■ **What you should do**:
State how many of the lines below contain the word "median", and give only that number.
↓↓↓
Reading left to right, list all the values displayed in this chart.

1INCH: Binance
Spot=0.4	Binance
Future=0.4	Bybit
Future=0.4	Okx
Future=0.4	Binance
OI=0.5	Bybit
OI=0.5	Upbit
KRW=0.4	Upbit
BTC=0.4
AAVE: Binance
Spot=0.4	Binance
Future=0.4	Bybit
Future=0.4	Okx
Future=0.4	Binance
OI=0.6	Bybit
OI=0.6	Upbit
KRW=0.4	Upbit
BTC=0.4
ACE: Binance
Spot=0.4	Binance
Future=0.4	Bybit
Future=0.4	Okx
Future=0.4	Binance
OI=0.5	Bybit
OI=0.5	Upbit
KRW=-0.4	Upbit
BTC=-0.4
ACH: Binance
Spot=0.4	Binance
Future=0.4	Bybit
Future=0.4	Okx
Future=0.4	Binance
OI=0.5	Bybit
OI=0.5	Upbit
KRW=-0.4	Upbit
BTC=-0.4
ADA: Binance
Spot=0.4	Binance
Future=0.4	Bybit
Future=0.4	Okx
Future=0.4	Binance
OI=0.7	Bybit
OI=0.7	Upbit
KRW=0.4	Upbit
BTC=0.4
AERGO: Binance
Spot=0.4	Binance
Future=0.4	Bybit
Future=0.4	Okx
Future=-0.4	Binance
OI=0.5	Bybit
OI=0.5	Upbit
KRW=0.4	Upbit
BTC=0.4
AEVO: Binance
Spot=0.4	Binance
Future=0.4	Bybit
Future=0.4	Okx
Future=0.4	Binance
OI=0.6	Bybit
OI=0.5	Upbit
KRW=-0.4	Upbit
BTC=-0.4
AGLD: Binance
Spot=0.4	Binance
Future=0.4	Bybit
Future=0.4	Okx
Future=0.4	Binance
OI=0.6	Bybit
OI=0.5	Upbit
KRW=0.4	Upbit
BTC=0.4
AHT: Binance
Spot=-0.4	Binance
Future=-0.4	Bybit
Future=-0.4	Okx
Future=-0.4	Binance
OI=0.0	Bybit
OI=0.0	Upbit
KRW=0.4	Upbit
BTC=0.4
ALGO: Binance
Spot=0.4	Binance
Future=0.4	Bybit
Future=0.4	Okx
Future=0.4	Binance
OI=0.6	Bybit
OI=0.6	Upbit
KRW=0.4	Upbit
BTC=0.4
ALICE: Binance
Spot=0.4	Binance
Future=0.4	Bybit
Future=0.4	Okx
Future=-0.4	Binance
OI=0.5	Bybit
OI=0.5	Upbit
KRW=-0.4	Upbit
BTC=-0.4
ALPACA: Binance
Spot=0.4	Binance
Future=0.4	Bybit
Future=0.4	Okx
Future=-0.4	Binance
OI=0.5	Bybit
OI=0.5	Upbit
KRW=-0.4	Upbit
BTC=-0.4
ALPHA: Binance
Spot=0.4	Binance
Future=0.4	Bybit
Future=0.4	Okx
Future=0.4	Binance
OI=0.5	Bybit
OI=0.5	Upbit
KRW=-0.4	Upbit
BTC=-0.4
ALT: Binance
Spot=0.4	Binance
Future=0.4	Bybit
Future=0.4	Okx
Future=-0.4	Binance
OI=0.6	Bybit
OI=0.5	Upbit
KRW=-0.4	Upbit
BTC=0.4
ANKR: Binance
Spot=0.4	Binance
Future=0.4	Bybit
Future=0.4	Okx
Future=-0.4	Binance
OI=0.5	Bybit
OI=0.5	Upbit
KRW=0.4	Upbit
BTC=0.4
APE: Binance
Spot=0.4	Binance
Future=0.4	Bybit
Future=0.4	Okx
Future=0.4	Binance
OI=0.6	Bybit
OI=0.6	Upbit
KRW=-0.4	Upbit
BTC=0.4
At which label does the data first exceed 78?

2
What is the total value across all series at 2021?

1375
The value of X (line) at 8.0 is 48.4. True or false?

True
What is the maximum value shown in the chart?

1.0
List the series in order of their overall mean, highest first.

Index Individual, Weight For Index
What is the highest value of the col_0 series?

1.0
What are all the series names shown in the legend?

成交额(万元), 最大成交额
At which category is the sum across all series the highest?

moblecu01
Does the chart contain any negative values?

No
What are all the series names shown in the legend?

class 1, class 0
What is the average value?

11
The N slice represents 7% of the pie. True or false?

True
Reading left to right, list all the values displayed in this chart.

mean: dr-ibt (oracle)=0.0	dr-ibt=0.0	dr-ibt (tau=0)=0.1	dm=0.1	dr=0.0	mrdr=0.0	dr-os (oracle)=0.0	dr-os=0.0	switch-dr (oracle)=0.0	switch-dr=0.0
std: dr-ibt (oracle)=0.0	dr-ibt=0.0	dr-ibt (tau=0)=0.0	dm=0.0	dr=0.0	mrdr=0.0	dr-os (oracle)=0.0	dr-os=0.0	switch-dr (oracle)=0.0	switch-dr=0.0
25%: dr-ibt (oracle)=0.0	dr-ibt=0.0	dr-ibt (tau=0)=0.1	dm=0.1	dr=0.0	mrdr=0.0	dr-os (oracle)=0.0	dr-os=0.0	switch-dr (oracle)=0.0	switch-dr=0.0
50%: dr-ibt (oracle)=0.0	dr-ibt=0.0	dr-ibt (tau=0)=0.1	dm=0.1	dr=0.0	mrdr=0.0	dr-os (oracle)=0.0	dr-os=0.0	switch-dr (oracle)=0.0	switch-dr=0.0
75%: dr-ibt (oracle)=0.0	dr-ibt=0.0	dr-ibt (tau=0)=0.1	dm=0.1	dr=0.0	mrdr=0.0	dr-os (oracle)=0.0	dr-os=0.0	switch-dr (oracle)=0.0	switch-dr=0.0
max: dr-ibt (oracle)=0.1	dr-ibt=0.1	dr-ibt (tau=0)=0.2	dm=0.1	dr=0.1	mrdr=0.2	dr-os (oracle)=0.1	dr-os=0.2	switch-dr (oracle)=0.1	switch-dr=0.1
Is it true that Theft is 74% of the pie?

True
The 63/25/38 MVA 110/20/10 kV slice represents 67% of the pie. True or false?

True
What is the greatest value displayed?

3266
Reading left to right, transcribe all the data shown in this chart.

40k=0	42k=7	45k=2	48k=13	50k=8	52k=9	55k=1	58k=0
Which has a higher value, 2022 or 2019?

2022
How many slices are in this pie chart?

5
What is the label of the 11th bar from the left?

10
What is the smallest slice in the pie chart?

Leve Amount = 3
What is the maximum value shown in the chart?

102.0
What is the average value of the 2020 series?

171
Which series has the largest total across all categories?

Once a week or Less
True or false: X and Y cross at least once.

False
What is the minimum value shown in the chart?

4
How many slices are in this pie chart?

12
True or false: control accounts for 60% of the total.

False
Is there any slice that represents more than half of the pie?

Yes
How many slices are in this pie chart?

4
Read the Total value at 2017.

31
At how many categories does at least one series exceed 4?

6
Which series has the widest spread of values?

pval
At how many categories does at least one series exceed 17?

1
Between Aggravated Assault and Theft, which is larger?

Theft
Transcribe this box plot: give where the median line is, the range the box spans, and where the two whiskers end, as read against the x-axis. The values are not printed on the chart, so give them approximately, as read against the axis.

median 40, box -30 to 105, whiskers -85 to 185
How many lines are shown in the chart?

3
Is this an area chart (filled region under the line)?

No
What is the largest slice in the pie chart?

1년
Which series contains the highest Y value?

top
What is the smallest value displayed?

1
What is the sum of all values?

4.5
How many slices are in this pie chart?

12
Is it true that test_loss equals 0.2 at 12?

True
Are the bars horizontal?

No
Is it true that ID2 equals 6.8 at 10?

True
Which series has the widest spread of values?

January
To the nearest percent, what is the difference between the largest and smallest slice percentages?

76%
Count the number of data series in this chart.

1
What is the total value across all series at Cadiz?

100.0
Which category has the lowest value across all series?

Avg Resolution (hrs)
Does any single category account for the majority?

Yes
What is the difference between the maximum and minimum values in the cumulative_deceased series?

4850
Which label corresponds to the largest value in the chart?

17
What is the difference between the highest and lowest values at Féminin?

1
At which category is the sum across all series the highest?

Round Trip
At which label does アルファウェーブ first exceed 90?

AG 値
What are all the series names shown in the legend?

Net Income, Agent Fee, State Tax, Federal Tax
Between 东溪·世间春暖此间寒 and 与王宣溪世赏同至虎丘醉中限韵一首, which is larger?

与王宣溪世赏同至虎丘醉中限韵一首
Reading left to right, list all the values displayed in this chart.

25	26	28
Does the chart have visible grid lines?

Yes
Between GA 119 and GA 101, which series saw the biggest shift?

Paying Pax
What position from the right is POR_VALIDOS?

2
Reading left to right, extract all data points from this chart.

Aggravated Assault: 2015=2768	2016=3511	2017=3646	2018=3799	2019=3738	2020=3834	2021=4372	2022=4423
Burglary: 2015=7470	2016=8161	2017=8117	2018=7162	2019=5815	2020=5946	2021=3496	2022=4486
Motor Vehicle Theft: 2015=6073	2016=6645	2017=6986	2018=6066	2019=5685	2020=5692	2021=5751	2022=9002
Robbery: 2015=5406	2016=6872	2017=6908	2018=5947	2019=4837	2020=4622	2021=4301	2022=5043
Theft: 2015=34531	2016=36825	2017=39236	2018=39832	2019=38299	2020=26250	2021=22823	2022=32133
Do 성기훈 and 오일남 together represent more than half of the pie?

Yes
↑↑↑
■ **Output for this exercise**:
2